Ma la tristezza è insita nell'uomo e riesce a fare il suo lavoro anche quando si nasconde da commedia. La malinconia non va scacciata, poiché permette di andare oltre, a chi mi legge dico sempre di provare ad andare oltre, qualsiasi cosa amino essere o fare. Non importa da dove si parte, quello che conta è il punto di arrivo. Allargare i propri orizzonti e superare i propri limiti.
Non pubblico molti elementi in questo blog o meglio non lo faccio a scadenze serrate. Non ho creato questo luogo con l'intento di aprire una testata informativa, né con quello di farmi notare. Più che un articolista mi ritengo un appassionato esattamente come chi mi segue e cerco di diffondere la mia parte di conoscenza.
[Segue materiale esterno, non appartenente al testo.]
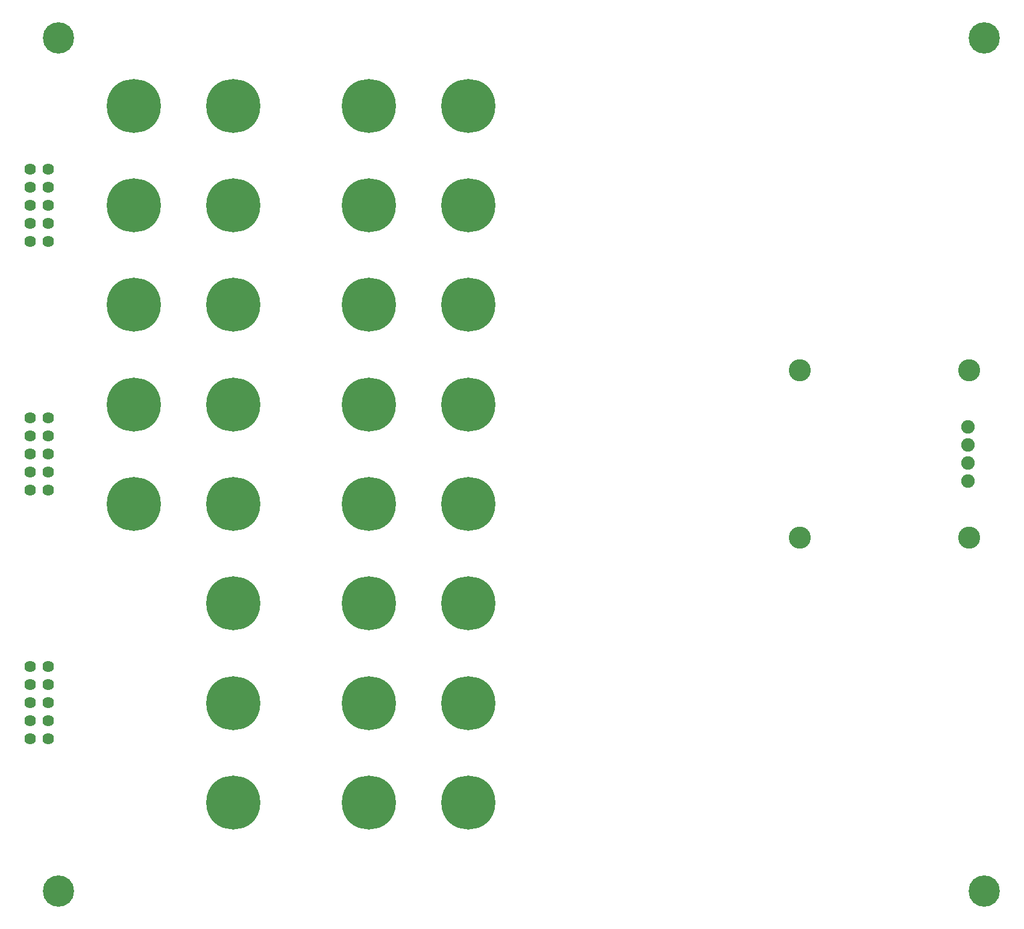
<source format=gbs>
G04 #@! TF.GenerationSoftware,KiCad,Pcbnew,7.0.7*
G04 #@! TF.CreationDate,2023-10-09T21:47:46+02:00*
G04 #@! TF.ProjectId,Kaboom_box_top,4b61626f-6f6d-45f6-926f-785f746f702e,rev?*
G04 #@! TF.SameCoordinates,Original*
G04 #@! TF.FileFunction,Soldermask,Bot*
G04 #@! TF.FilePolarity,Negative*
%FSLAX46Y46*%
G04 Gerber Fmt 4.6, Leading zero omitted, Abs format (unit mm)*
G04 Created by KiCad (PCBNEW 7.0.7) date 2023-10-09 21:47:46*
%MOMM*%
%LPD*%
G01*
G04 APERTURE LIST*
%ADD10C,7.600000*%
%ADD11C,1.624003*%
%ADD12C,3.100000*%
%ADD13C,1.900000*%
%ADD14C,4.400000*%
G04 APERTURE END LIST*
D10*
G04 #@! TO.C,J136*
X142535534Y-133535534D03*
G04 #@! TD*
G04 #@! TO.C,J137*
X142535534Y-147535534D03*
G04 #@! TD*
G04 #@! TO.C,J135*
X142535534Y-119535534D03*
G04 #@! TD*
G04 #@! TO.C,J155*
X95535534Y-63535534D03*
G04 #@! TD*
D11*
G04 #@! TO.C,P101*
X83535534Y-68615544D03*
X80995528Y-68615544D03*
X83535534Y-66075539D03*
X80995528Y-66075539D03*
X83535534Y-63535534D03*
X80995528Y-63535534D03*
X83535534Y-60995529D03*
X80995528Y-60995529D03*
X83535534Y-58455524D03*
X80995528Y-58455524D03*
G04 #@! TD*
D12*
G04 #@! TO.C,U144*
X212936068Y-86745529D03*
X189136068Y-86745529D03*
X212936068Y-110245529D03*
X189136068Y-110245529D03*
D13*
X212736068Y-94685521D03*
X212736068Y-97225526D03*
X212736068Y-99765532D03*
X212736068Y-102305537D03*
G04 #@! TD*
D10*
G04 #@! TO.C,J139*
X128535534Y-63535534D03*
G04 #@! TD*
G04 #@! TO.C,J154*
X95535534Y-49535534D03*
G04 #@! TD*
G04 #@! TO.C,J138*
X128535534Y-49535534D03*
G04 #@! TD*
G04 #@! TO.C,J156*
X95535534Y-77535534D03*
G04 #@! TD*
D14*
G04 #@! TO.C,H108*
X85000000Y-160000000D03*
G04 #@! TD*
D10*
G04 #@! TO.C,J131*
X142535534Y-63535534D03*
G04 #@! TD*
G04 #@! TO.C,J132*
X142535534Y-77535534D03*
G04 #@! TD*
G04 #@! TO.C,J151*
X109535534Y-119535534D03*
G04 #@! TD*
G04 #@! TO.C,J150*
X109535534Y-105535534D03*
G04 #@! TD*
G04 #@! TO.C,J144*
X128535534Y-133535534D03*
G04 #@! TD*
G04 #@! TO.C,J157*
X95535534Y-91535534D03*
G04 #@! TD*
G04 #@! TO.C,J147*
X109535534Y-63535534D03*
G04 #@! TD*
G04 #@! TO.C,J152*
X109535534Y-133535534D03*
G04 #@! TD*
D11*
G04 #@! TO.C,P103*
X83535534Y-103575539D03*
X80995528Y-103575539D03*
X83535534Y-101035534D03*
X80995528Y-101035534D03*
X83535534Y-98495529D03*
X80995528Y-98495529D03*
X83535534Y-95955524D03*
X80995528Y-95955524D03*
X83535534Y-93415519D03*
X80995528Y-93415519D03*
G04 #@! TD*
D10*
G04 #@! TO.C,J145*
X128535534Y-147535534D03*
G04 #@! TD*
G04 #@! TO.C,J143*
X128535534Y-119535534D03*
G04 #@! TD*
G04 #@! TO.C,J148*
X109535534Y-77535534D03*
G04 #@! TD*
G04 #@! TO.C,J142*
X128535534Y-105535534D03*
G04 #@! TD*
G04 #@! TO.C,J149*
X109535534Y-91535534D03*
G04 #@! TD*
G04 #@! TO.C,J146*
X109535534Y-49535534D03*
G04 #@! TD*
G04 #@! TO.C,J141*
X128535534Y-91535534D03*
G04 #@! TD*
G04 #@! TO.C,J153*
X109535534Y-147535534D03*
G04 #@! TD*
D14*
G04 #@! TO.C,H105*
X215000000Y-40000000D03*
G04 #@! TD*
D10*
G04 #@! TO.C,J130*
X142535534Y-49535534D03*
G04 #@! TD*
G04 #@! TO.C,J158*
X95535534Y-105535534D03*
G04 #@! TD*
G04 #@! TO.C,J140*
X128535534Y-77535534D03*
G04 #@! TD*
D11*
G04 #@! TO.C,P105*
X83535534Y-138575538D03*
X80995528Y-138575538D03*
X83535534Y-136035533D03*
X80995528Y-136035533D03*
X83535534Y-133495528D03*
X80995528Y-133495528D03*
X83535534Y-130955523D03*
X80995528Y-130955523D03*
X83535534Y-128415518D03*
X80995528Y-128415518D03*
G04 #@! TD*
D10*
G04 #@! TO.C,J133*
X142535534Y-91535534D03*
G04 #@! TD*
D14*
G04 #@! TO.C,H106*
X85000000Y-40000000D03*
G04 #@! TD*
G04 #@! TO.C,H107*
X215000000Y-160000000D03*
G04 #@! TD*
D10*
G04 #@! TO.C,J134*
X142535534Y-105535534D03*
G04 #@! TD*
M02*

</source>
Credo non serva a nulla sapere qualcosa e tenerlo per sé. Ho sempre cercato di mettere al servizio degli altri quello che sapevo, poiché credo che tra le cose più subdole e meno belle della vita ci sia quella di nascondere, trattenere, celare per egoismo o insicurezza. Io non sono un intellettuale, forse perché rifuggo da questo termine e credo che non vada applicato nello studio di nessuna forma d'arte, di filosofia o di religione. E queste forse sono le uniche cose che in questa vita mi interessano sul serio. Ho studiato critica di cinema ma non ho mai giudicato nessun film secondo regole prestabilite o in modo accademico. Non credo nel natale ma come diceva Joseph Heller quando sarò grande voglio essere un bambino. 

P.S. La foto in alto a destra è tratta da "Remember When?", divertente, struggente commedia del grande Harry Langdon, l'Elfo piccolo e innocente, simbolo dell'unica sola e incantevole umana utopia non contaminata, la quale forse un giorno in cui tutti saremo altro, riuscirà, proverà a sfiorare le stelle. Questa breve, piccola commedia del 1925 racchiude molta della poesia del suo protagonista, di cui fra pochissimi giorni ricorreranno i 70 anni dalla scomparsa e che ho approfittato, con affetto, di ricordare.